[[ Page text, beginning ]]

Sunday, April 24, 2011

Birds, Bugs, and Herps in the western Santa Rita Mountains

Eric Eaton and I took a trip to the Santa Rita Mountains (a last one before Eric moves to Colorado or the mountains get eaten up by the planned Rosemont Copper Mine? I hope not).

We went to Madera Canyon Lodge first. Still lots of bird activity, we especially enjoyed the Black-headed Grossbeaks. Caught a glimpse of a Lazuli Bunting, mistook him for a Bluebird, didn't get a photo.

Bombyliid Paravilla sp.
Blooming Velvet-pod Mesquite Trees would have been interesting enough to spend the day. But we were headed for yet another canyon.

Acrobat Ants, Crematogaster, tending to Membracid Vanduzea laeta

At Florida Canyon, a short stop at the creek revealed no water, but Eric spotted and orange flash among the rocks and dry oak leaves: the short distance flight of the incredibly cryptic Oak Leaf Grasshopper.

Oak Leaf Grasshopper,Tomonotus ferruginosus
Butterflies often patrol creeks and roads in the mountains. As it was rather windy, a Spotted Purple found a perch above my head and wouldn't leave, even when I pulled him down to eye level. An imitator of the bad-tasting (so I was told) Pipevine Swallowtail, he had some people fooled.

[[ Page text, end ]]
[[ Entries supplied, beginning ]]

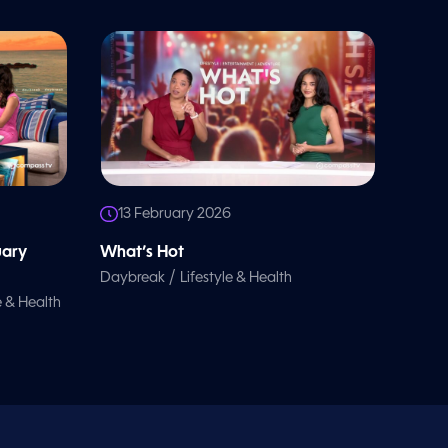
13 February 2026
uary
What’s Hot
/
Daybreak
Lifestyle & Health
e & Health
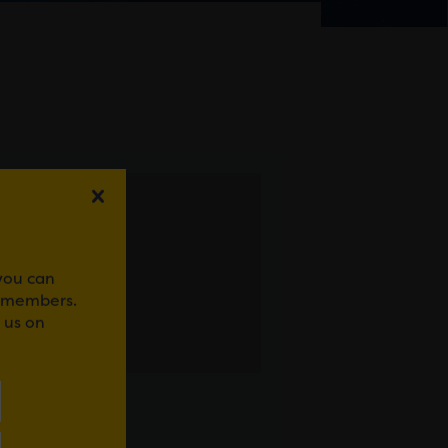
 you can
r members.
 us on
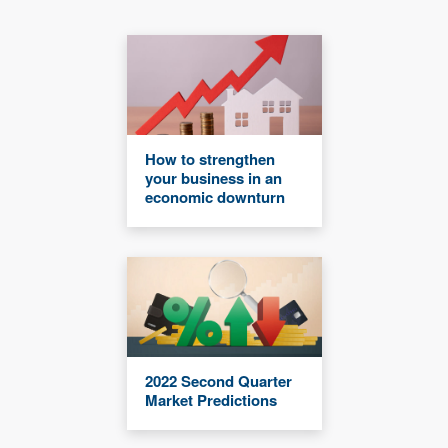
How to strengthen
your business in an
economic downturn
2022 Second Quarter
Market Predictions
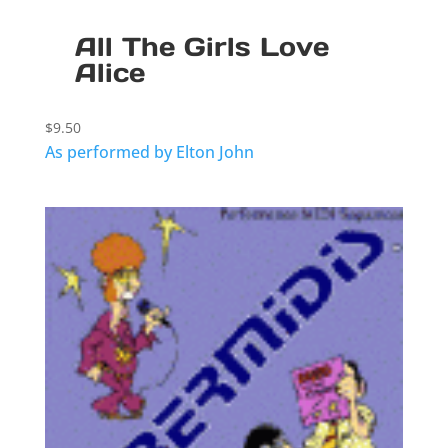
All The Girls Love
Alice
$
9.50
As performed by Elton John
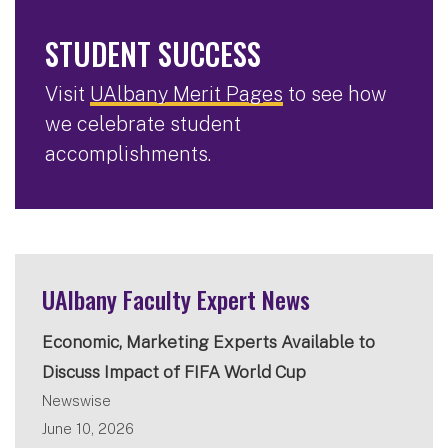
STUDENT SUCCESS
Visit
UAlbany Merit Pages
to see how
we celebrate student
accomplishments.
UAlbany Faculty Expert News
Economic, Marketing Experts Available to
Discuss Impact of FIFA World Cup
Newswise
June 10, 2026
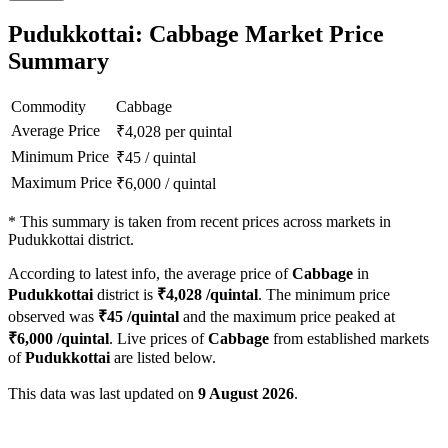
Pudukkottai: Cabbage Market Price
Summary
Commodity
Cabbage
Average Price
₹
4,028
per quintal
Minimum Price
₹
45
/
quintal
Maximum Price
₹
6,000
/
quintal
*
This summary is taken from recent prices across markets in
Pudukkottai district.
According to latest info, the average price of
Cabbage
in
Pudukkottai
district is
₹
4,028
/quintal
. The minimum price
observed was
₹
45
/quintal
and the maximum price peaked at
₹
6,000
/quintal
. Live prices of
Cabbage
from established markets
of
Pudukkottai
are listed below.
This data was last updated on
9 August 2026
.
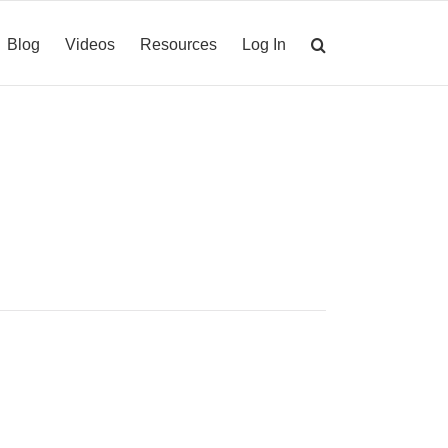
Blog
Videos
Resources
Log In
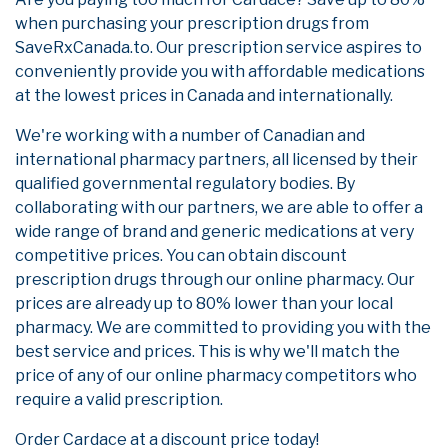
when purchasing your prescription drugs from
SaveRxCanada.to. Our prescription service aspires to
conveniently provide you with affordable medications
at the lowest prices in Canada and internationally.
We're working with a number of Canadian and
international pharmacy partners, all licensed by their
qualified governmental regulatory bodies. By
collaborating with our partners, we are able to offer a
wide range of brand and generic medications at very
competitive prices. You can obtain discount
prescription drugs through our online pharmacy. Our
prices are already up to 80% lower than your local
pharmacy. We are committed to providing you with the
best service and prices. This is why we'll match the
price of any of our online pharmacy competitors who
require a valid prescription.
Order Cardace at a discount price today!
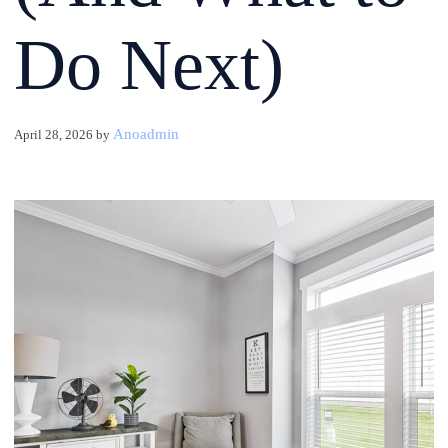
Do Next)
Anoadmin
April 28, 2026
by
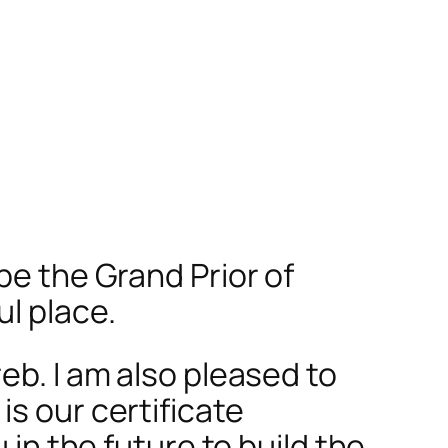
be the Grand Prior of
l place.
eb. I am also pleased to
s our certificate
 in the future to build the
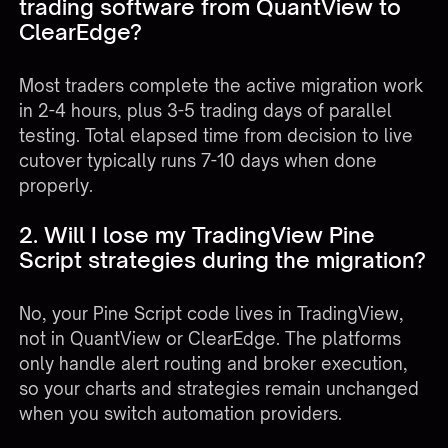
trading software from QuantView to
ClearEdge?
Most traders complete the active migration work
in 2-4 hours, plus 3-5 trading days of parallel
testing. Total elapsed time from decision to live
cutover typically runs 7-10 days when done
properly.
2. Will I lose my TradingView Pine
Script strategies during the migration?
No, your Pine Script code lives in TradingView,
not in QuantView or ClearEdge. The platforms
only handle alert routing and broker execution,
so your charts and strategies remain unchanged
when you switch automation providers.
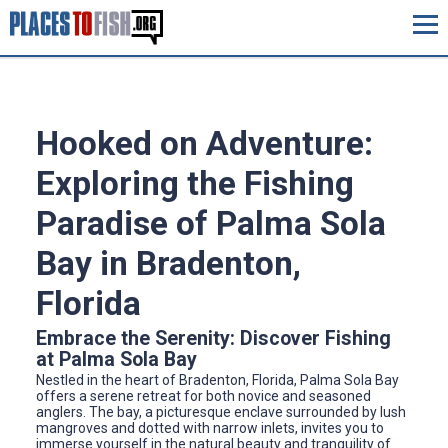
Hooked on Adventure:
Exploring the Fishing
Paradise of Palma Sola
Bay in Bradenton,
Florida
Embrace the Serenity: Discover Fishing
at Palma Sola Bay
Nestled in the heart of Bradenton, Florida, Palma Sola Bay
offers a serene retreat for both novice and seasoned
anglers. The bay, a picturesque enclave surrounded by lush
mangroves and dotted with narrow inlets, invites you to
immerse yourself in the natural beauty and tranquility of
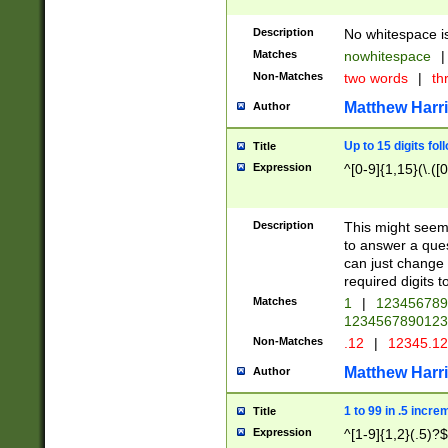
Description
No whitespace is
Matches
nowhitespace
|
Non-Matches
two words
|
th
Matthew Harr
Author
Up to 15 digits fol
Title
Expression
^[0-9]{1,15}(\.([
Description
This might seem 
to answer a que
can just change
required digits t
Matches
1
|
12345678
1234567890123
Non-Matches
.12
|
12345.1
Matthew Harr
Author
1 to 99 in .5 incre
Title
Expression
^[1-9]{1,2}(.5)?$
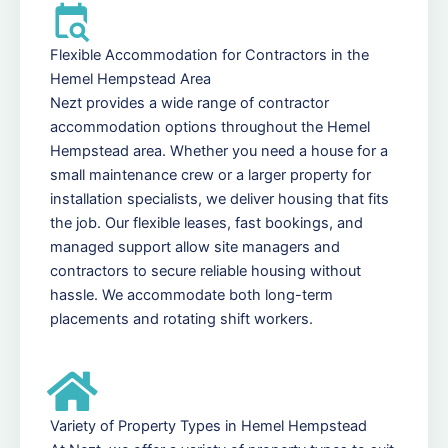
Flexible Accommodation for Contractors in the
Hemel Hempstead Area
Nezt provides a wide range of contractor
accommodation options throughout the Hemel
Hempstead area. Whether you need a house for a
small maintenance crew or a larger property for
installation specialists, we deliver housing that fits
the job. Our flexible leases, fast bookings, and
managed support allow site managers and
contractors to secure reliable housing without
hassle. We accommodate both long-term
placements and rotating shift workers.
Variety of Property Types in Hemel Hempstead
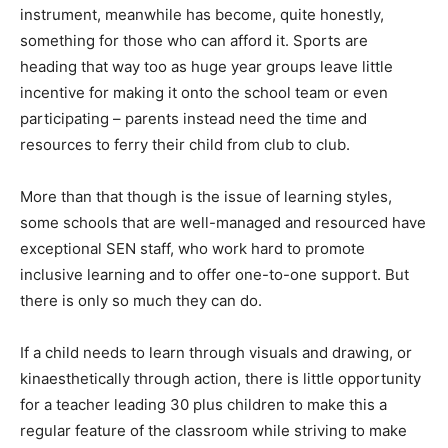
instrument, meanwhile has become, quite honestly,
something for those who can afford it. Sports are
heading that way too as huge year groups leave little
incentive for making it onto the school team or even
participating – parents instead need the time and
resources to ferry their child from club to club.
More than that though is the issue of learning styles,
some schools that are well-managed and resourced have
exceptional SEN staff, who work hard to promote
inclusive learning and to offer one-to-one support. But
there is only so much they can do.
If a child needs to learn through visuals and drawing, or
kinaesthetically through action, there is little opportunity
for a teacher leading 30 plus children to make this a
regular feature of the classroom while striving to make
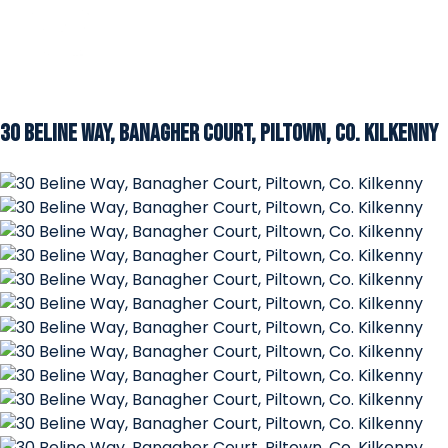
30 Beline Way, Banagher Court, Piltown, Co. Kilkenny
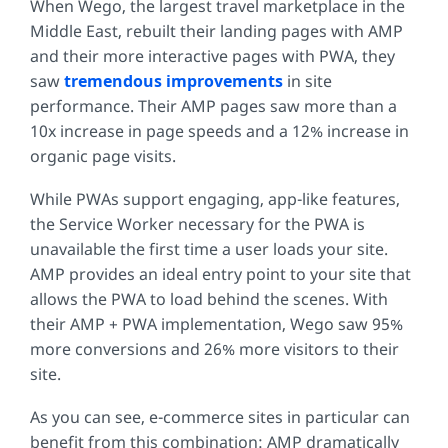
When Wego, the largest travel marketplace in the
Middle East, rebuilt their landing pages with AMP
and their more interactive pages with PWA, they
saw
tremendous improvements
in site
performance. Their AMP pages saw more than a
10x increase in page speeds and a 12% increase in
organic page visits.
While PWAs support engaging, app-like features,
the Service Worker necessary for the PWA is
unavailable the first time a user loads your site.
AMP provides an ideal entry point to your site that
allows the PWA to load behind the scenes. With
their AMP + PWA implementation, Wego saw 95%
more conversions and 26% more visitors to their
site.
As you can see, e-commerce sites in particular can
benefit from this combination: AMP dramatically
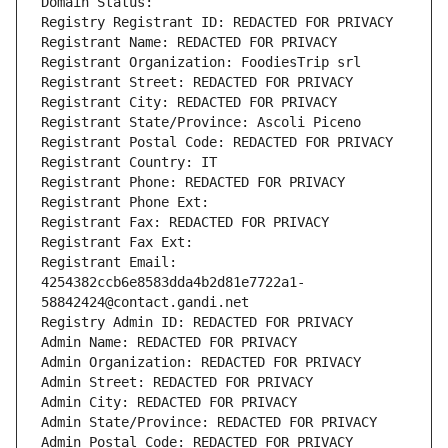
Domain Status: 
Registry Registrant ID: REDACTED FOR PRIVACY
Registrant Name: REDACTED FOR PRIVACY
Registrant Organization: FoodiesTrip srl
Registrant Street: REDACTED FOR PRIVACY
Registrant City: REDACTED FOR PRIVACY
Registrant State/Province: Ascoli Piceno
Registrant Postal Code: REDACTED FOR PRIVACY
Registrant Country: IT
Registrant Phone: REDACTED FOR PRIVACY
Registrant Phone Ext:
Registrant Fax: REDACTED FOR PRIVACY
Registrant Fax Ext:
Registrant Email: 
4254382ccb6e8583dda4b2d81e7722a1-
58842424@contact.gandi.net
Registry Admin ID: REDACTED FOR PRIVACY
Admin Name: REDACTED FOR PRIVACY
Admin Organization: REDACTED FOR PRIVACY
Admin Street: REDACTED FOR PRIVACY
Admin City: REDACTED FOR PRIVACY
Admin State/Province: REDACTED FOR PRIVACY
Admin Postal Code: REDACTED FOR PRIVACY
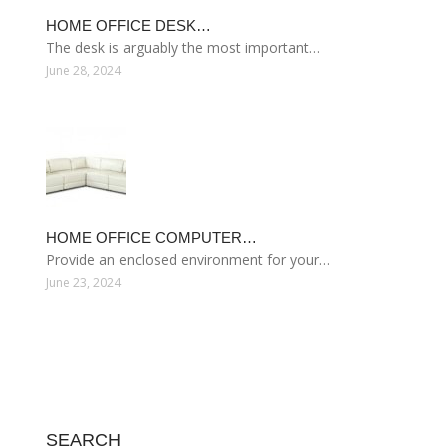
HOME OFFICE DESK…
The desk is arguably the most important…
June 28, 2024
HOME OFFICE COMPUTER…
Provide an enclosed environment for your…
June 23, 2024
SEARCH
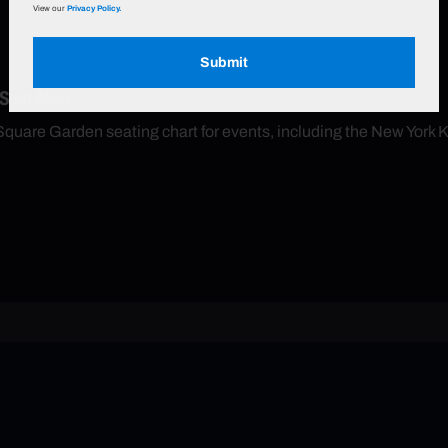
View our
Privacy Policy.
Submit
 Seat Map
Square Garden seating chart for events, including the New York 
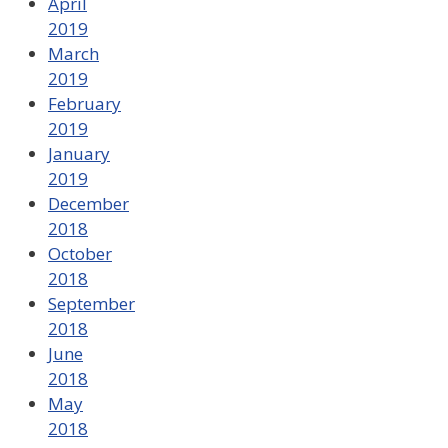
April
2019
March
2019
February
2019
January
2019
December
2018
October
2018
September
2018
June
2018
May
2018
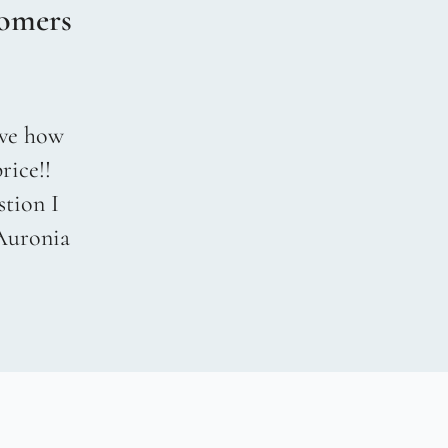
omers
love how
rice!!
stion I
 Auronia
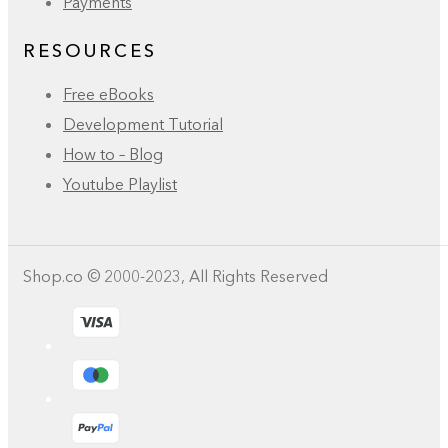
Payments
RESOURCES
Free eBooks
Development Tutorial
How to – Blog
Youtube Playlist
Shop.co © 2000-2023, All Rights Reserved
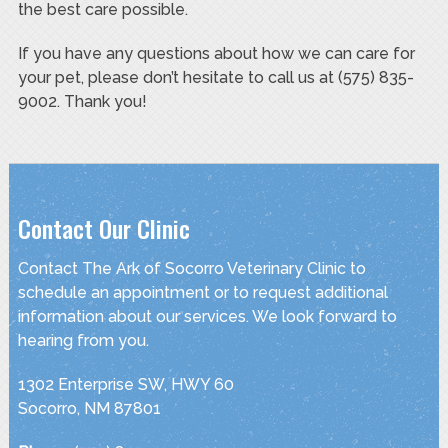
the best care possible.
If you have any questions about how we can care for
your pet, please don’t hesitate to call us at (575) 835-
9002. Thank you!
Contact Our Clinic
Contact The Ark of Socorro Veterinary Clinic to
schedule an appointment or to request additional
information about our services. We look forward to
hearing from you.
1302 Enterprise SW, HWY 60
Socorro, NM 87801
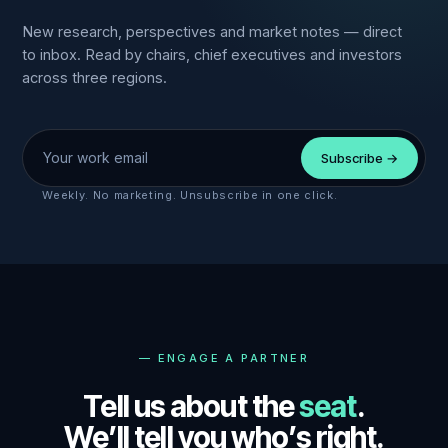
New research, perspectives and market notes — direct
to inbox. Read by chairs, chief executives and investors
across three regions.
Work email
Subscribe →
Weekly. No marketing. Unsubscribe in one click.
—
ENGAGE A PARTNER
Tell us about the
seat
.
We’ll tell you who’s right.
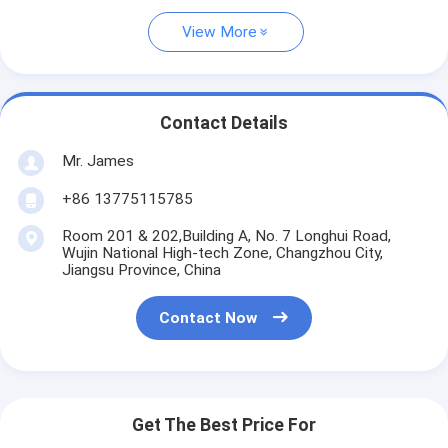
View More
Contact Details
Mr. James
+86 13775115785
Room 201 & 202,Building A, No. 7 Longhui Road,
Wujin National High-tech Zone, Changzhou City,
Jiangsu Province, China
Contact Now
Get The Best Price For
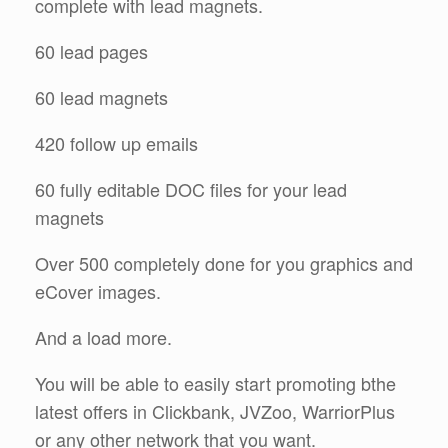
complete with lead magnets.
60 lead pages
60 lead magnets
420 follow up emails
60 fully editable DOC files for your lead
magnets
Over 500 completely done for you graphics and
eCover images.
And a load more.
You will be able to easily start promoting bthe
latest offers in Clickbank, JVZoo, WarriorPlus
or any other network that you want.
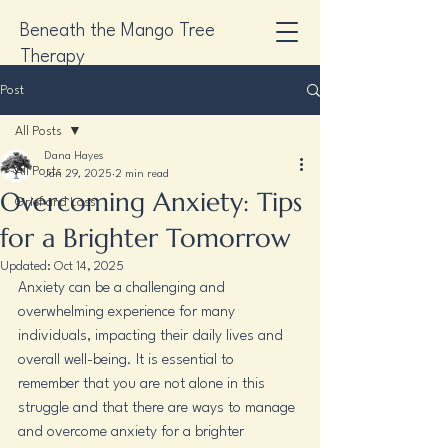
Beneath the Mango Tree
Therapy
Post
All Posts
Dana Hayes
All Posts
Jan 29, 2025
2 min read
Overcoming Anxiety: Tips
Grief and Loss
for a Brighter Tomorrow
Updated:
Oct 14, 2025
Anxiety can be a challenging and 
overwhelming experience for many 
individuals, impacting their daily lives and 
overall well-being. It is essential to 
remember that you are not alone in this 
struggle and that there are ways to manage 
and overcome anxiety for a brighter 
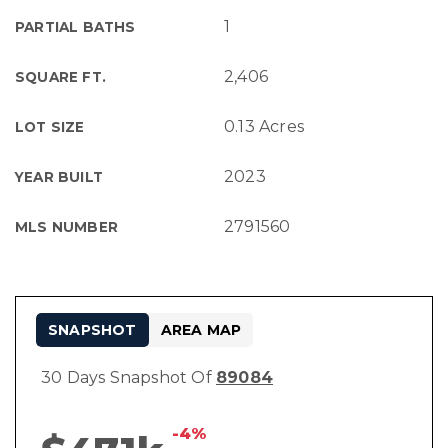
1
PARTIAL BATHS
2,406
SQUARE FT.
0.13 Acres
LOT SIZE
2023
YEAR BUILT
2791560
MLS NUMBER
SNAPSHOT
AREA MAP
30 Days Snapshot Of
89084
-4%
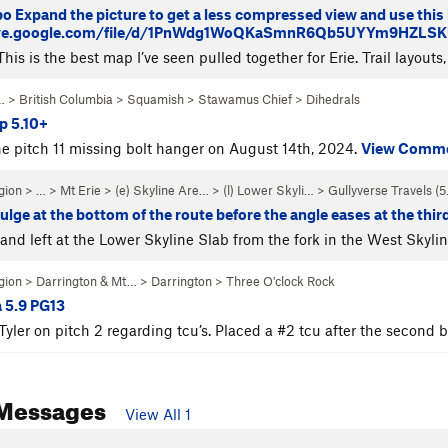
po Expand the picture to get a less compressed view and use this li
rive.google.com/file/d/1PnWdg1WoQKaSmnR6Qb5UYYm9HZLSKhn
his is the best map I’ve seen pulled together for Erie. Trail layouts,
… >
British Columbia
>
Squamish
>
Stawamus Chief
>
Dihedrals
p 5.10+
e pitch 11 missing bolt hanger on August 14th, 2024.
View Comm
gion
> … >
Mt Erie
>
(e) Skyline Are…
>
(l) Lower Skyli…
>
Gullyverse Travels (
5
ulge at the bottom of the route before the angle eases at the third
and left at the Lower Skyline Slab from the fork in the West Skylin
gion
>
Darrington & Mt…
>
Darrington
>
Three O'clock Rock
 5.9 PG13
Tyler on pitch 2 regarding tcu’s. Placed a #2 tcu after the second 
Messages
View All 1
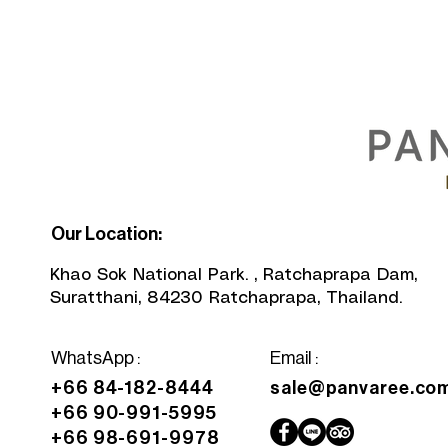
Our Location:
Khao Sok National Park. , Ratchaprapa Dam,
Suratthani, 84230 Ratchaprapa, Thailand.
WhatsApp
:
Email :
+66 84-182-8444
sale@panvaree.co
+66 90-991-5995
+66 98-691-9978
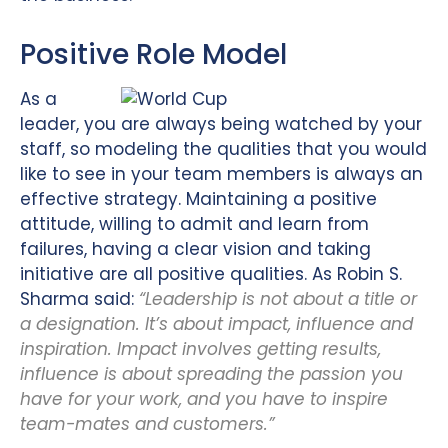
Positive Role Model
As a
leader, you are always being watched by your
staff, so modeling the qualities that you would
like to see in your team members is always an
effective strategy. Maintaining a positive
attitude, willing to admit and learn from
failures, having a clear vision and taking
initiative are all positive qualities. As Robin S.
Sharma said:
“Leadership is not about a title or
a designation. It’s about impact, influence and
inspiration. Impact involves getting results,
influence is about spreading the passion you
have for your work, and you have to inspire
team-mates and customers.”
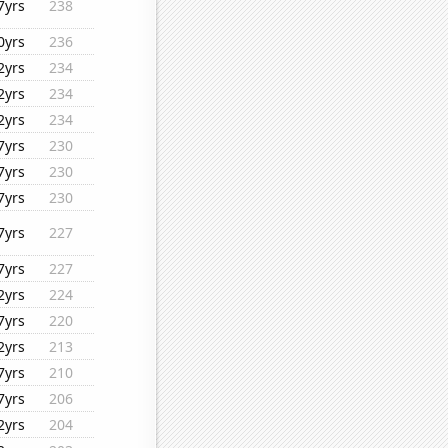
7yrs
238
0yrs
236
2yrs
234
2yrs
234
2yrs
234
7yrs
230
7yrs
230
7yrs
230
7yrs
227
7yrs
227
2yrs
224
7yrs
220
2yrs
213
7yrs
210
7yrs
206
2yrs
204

[[ Entries supplied, end ]]

Exercise directions - In the Santa Rita Mountains post, what turned out to be the source of the orange flash Eric spotted among the rocks and dry oak leaves at Florida Canyon?

Result - The short-distance flight of an Oak Leaf Grasshopper (Tomonotus ferruginosus).